**Task to complete:**
Every line in the material below that includes "Event" should be copied.

**Records shown:**
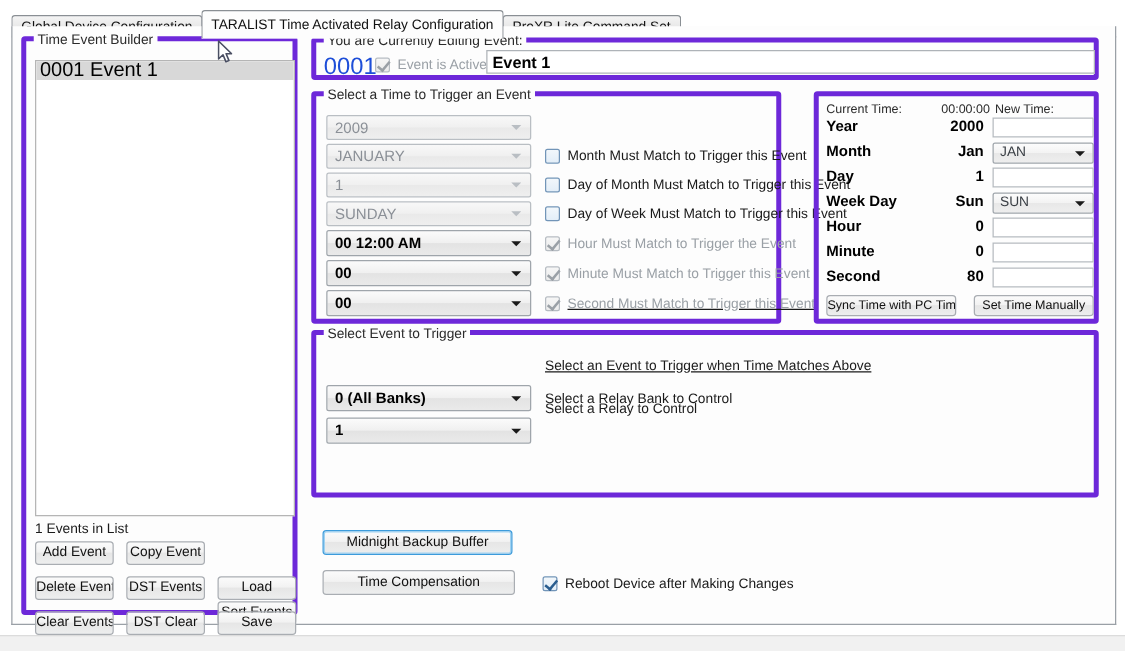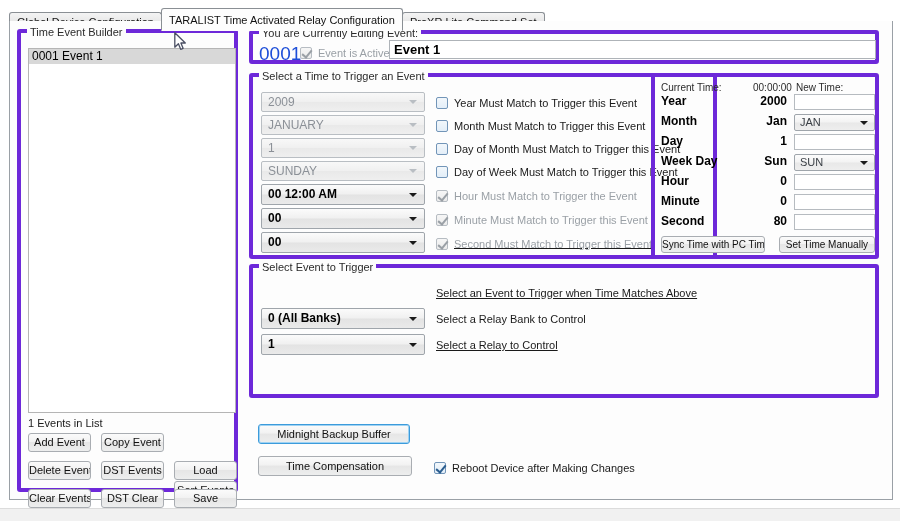--- a/index.html
+++ b/index.html
@@ -101,21 +101,21 @@
     left: 7px; top: 15px;
     width: 208px; height: 365px;
     background: #ffffff;
     border: 1px solid #b5b5b5;
     box-sizing: border-box;
     overflow: hidden;
   }
   .listitem {
     height: 15px; line-height: 15px;
     padding-left: 3px;
-    font-size: 12px;
+    font-size: 16px;
     color: #000;
   }
   .listitem.selected { background: #d8d8d8; }
   .countlabel {
     position: absolute;
     left: 7px; top: 384px;
     font-size: 11px; color: #1a1a1a;
   }
 
   
@@ -342,29 +342,26 @@
 
     <div class="group editgroup" style="left:239px; top:9px; width:630px; height:34px;">
       <div class="grouplabel">You are Currently Editing Event:</div>
       <div class="evtid">0001</div>
       <div class="cbrow disabled" style="left:47px; top:12px;">
         <span class="cb checked disabled"></span><span class="cbtext">Event is Active</span>
       </div>
       <div class="evtname">Event 1</div>
     </div>
 
-    <div class="group" style="left:239px; top:52px; width:468px; height:186px;">
+    <div class="group" style="left:239px; top:52px; width:376px; height:186px;">
       <div class="grouplabel">Select a Time to Trigger an Event</div>
 
       <div class="combo disabled" style="left:8px; top:15px; width:164px; height:20px;">
         <span class="ctext">2009</span>
         <span class="carrow"></span>
-      </div>
-      <div class="cbrow" style="left:183px; top:19px;">
-        <span class="cb"></span><span class="cbtext">Year Must Match to Trigger this Event</span>
       </div>
 
       <div class="combo disabled" style="left:8px; top:38px; width:164px; height:20px;">
         <span class="ctext">JANUARY</span>
         <span class="carrow"></span>
       </div>
       <div class="cbrow" style="left:183px; top:42px;">
         <span class="cb"></span><span class="cbtext">Month Must Match to Trigger this Event</span>
       </div>
 
@@ -461,21 +458,21 @@
       <div class="combo" style="left:8px; top:40px; width:164px; height:21px;">
         <span class="ctext" style="line-height:19px;">0 (All Banks)</span>
         <span class="carrow"></span>
       </div>
       <div class="hint" style="left:183px; top:45px;">Select a Relay Bank to Control</div>
 
       <div class="combo" style="left:8px; top:66px; width:164px; height:21px;">
         <span class="ctext" style="line-height:19px;">1</span>
         <span class="carrow"></span>
       </div>
-      <div class="hint" style="left:183px; top:71px;text-decoration:underline;">Select a Relay to Control</div>
+      <div class="hint" style="left:183px; top:53px;">Select a Relay to Control</div>
     </div>
 
     <button class="btn midbtn focused" style="left:248px; top:403px; width:152px;">Midnight Backup Buffer</button>
     <button class="btn midbtn" style="left:248px; top:435px; width:154px;">Time Compensation</button>
 
     <div class="cbrow" style="left:424px; top:440px;">
       <span class="cb checked"></span><span class="cbtext">Reboot Device after Making Changes</span>
     </div>
 
   </div>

**Answer to the problem:**
       <div class="grouplabel">You are Currently Editing Event:</div>
         <span class="cb checked disabled"></span><span class="cbtext">Event is Active</span>
       <div class="evtname">Event 1</div>
       <div class="grouplabel">Select a Time to Trigger an Event</div>
-        <span class="cb"></span><span class="cbtext">Year Must Match to Trigger this Event</span>
         <span class="cb"></span><span class="cbtext">Month Must Match to Trigger this Event</span>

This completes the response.